NICOLAS HENRARD. Lorsqu’il a fondé la société il y a 40 ans, mon père travaillait seul. Depuis, l’entreprise s’est fortement développée et nous sommes désormais actifs dans l’ensemble de la Wallonie et au Luxembourg. L’inévitable passage de génération était donc le moment idéal pour réfléchir aux perspectives de l’entreprise. Le rapprochement avec Newelec nous permet de nous concentrer davantage sur l’activité de base en nous dégageant d’activités très chronophages comme l’aspect administratif de la gestion des ressources humaines, les financements. L’objectif est aussi de moderniser les structures d’Ervac.

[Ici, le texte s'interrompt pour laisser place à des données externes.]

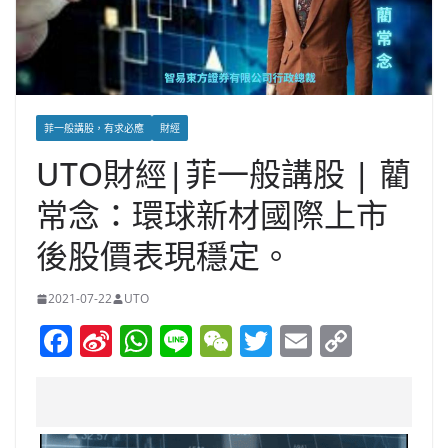
菲一般講股，有求必應
財經
UTO財經|菲一般講股 | 藺
常念：環球新材國際上市
後股價表現穩定。
2021-07-22
UTO
F
Si
W
Li
W
T
E
C
a
n
h
n
e
w
m
o
c
a
at
e
C
itt
ai
p
e
W
s
h
er
l
y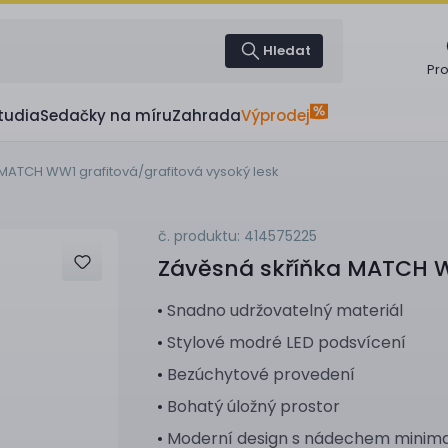
Hledat
Pr
tudia
Sedačky na míru
Zahrada
Výprodej
MATCH WW1 grafitová/grafitová vysoký lesk
č. produktu: 414575225
Závěsná skříňka
MATCH WW
Snadno udržovatelný materiál
Stylové modré LED podsvícení
Bezúchytové provedení
Bohatý úložný prostor
Moderní design s nádechem minim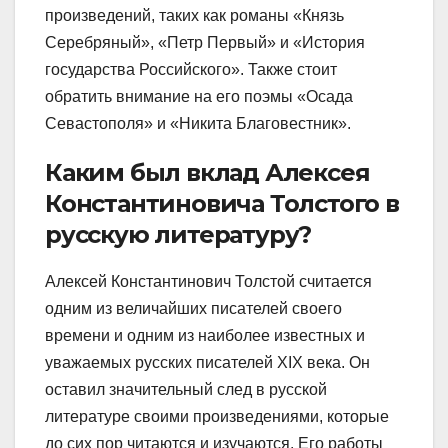
произведений, таких как романы «Князь
Серебряный», «Петр Первый» и «История
государства Российского». Также стоит
обратить внимание на его поэмы «Осада
Севастополя» и «Никита Благовестник».
Каким был вклад Алексея
Константиновича Толстого в
русскую литературу?
Алексей Константинович Толстой считается
одним из величайших писателей своего
времени и одним из наиболее известных и
уважаемых русских писателей XIX века. Он
оставил значительный след в русской
литературе своими произведениями, которые
до сих пор читаются и изучаются. Его работы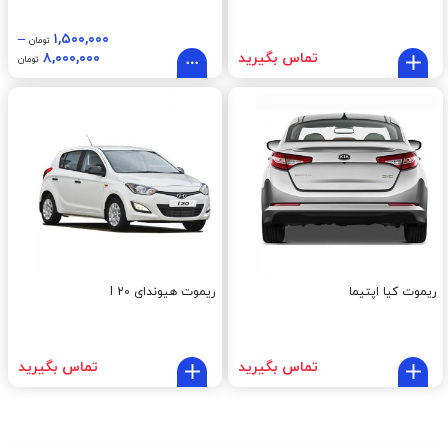
–
۱,۵۰۰,۰۰۰
تومان
تماس بگیرید
۸,۰۰۰,۰۰۰
تومان
ریموت کیا اپتیما
ریموت هیوندای I 20
تماس بگیرید
تماس بگیرید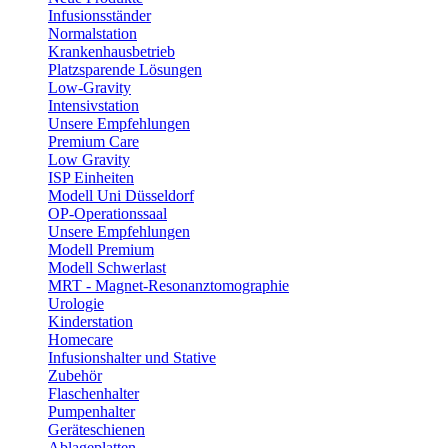
Infusionsständer
Normalstation
Krankenhausbetrieb
Platzsparende Lösungen
Low-Gravity
Intensivstation
Unsere Empfehlungen
Premium Care
Low Gravity
ISP Einheiten
Modell Uni Düsseldorf
OP-Operationssaal
Unsere Empfehlungen
Modell Premium
Modell Schwerlast
MRT - Magnet-Resonanztomographie
Urologie
Kinderstation
Homecare
Infusionshalter und Stative
Zubehör
Flaschenhalter
Pumpenhalter
Geräteschienen
Ablageplatten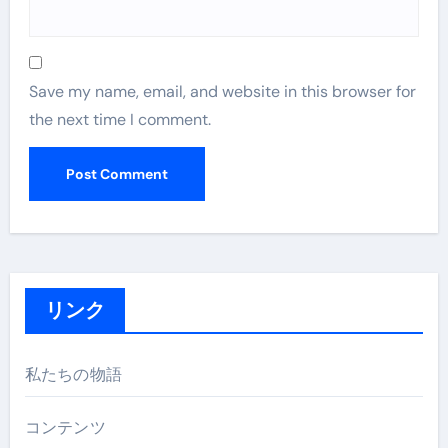
Save my name, email, and website in this browser for
the next time I comment.
リンク
私たちの物語
コンテンツ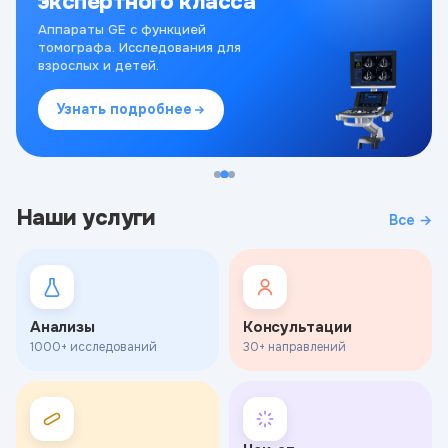
экспертного класса
Аппараты GE с функцией
томографа. Исследования для
взрослых и детей.
Узнать подробнее
Наши услуги
Все →
Анализы
Консультации
1000+ исследований
30+ направлений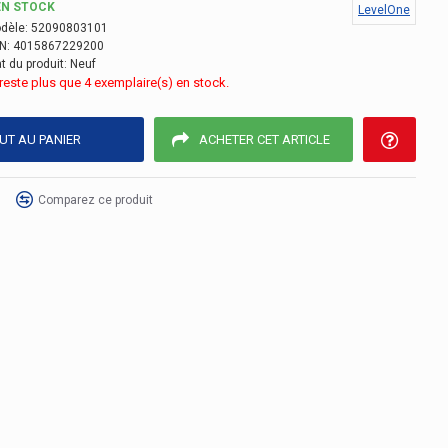
EN STOCK
LevelOne
dèle:
52090803101
N:
4015867229200
t du produit:
Neuf
e reste plus que 4 exemplaire(s) en stock.
UT AU PANIER
ACHETER CET ARTICLE
Comparez ce produit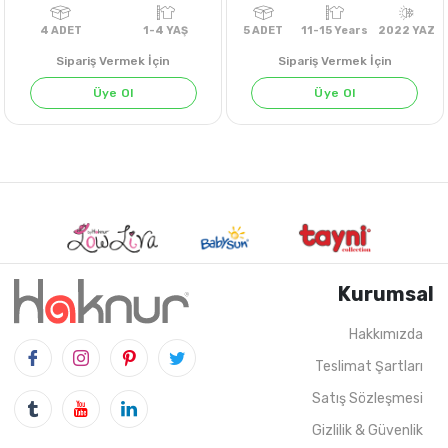
Sipariş Vermek İçin
Sipariş Vermek İçin
Üye Ol
Üye Ol
Kurumsal
Hakkımızda
Teslimat Şartları
4
ADET
1-4 YAŞ
5
ADET
11-15 Years
202
Satış Sözleşmesi
Gizlilik & Güvenlik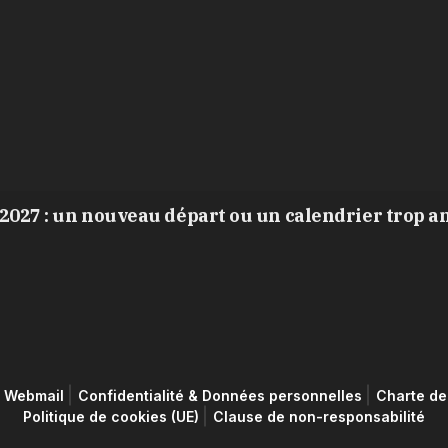
2027 : un nouveau départ ou un calendrier trop a
Webmail
Confidentialité & Données personnelles
Charte de 
Politique de cookies (UE)
Clause de non-responsabilité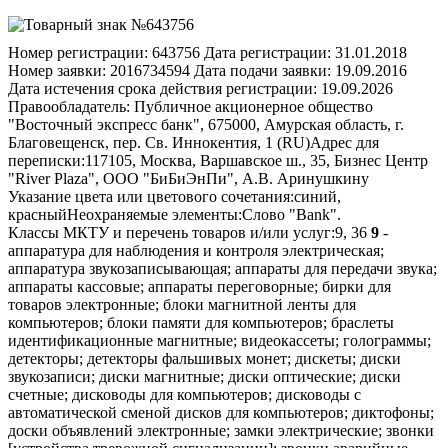
Номер регистрации:
643756
Дата регистрации:
31.01.2018
Номер заявки:
2016734594
Дата подачи заявки:
19.09.2016
Дата истечения срока действия регистрации:
19.09.2026
Правообладатель:
Публичное акционерное общество
"Восточный экспресс банк", 675000, Амурская область, г.
Благовещенск, пер. Св. Иннокентия, 1 (RU)
Адрес для
переписки:
117105, Москва, Варшавское ш., 35, Бизнес Центр
"River Plaza", ООО "БиБиЭнПи", А.В. Аринушкину
Указание цвета или цветового сочетания:
синий,
красный
Неохраняемые элементы:
Слово "Bank".
Классы МКТУ и перечень товаров и/или услуг:
9, 36
9
-
аппаратура для наблюдения и контроля электрическая;
аппаратура звукозаписывающая; аппараты для передачи звука;
аппараты кассовые; аппараты переговорные; бирки для
товаров электронные; блоки магнитной ленты для
компьютеров; блоки памяти для компьютеров; браслеты
идентификационные магнитные; видеокассеты; голограммы;
детекторы; детекторы фальшивых монет; дискеты; диски
звукозаписи; диски магнитные; диски оптические; диски
счетные; дисководы для компьютеров; дисководы с
автоматической сменой дисков для компьютеров; диктофоны;
доски объявлений электронные; замки электрические; звонки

CHRISTOPHE LECLERCQ. Nous nous connaissions déjà de longue date, nous avions des clients en commun. De notre côté, nous ne disposions pas de l’expertise très spécifique d’Ervac dans la programmation et la régulation. Nos activités sont complémentaires, surtout dans une perspective d’amélioration de l’efficacité énergétique des bâtiments professionnels (tertiaire, public, industrie), une vocation qui est au centre de la collaboration entre Newelec et EDF Luminus. Ensemble, Newelec et Ervac pourront proposer un service plus complet à l’ensemble des clients des deux entreprises.

N’est-ce pas compliqué de cumuler passage de génération et reprise d’une entreprise familiale ?

N.H. Mon père a logiquement chapeauté les discussions, mais a toujours sollicité notre ressenti. On a ainsi pu s’apercevoir assez rapidement qu’on partageait les mêmes valeurs et qu’on était sur la même longueur d’onde concernant le projet d’avenir pour Ervac. Tant d’un point de vue industriel que capitalistique. Nous conservons en effet une minorité du capital afin de participer au développement futur de l’entreprise. Ma soeur et moi continuerons à y oeuvrer tout en disposant de davantage de ressources.

C.L. Dans la reprise d’une société de services comme Ervac, la coopération du personnel dans son ensemble est cruciale. Ce sont eux qui ont le savoir-faire, les contacts, l’expérience, bref qui créent de la valeur. Il était important pour nous que René Henrard assure ainsi la transmission et de pouvoir compter sur la collaboration de Nicolas et Julie à long terme. Nous avons rapidement rencontré chaque membre du personnel pour expliquer le projet, leur implication étant déterminante pour sa réussite.

Quels conseils donneriez-vous aux dirigeants d’entreprises familiales qui se posent des questions sur l’opportunité d’une vente ou d’une fusion ?

N.H. Il n’y a pas de solution généralisable. L’option du rapprochement s’est imposée à ma soeur et moi pour différentes raisons liées à la société et à nos choix de vie. Il n’était pas envisageable pour nous de reprendre le rôle de notre père, à la fin de sa carrière. Mais nous pouvons continuer à nous impliquer dans l’entreprise en ayant la possibilité de prendre un peu de recul par rapport aux tâches connexes.

C.L. J’ai moi-même connu les deux côtés de l’opération. J’étais le vendeur lors de la négociation du partenariat avec EDF Luminus. Désormais, je suis du côté de l’acquéreur avec Ervac et j’espère d’autres entreprises à l’avenir. Le plus important est toujours le projet qui doit être assez fédérateur tant pour le cédant que le personnel. Des valeurs et une ambition communes facilitent aussi les négociations juridiques et financières.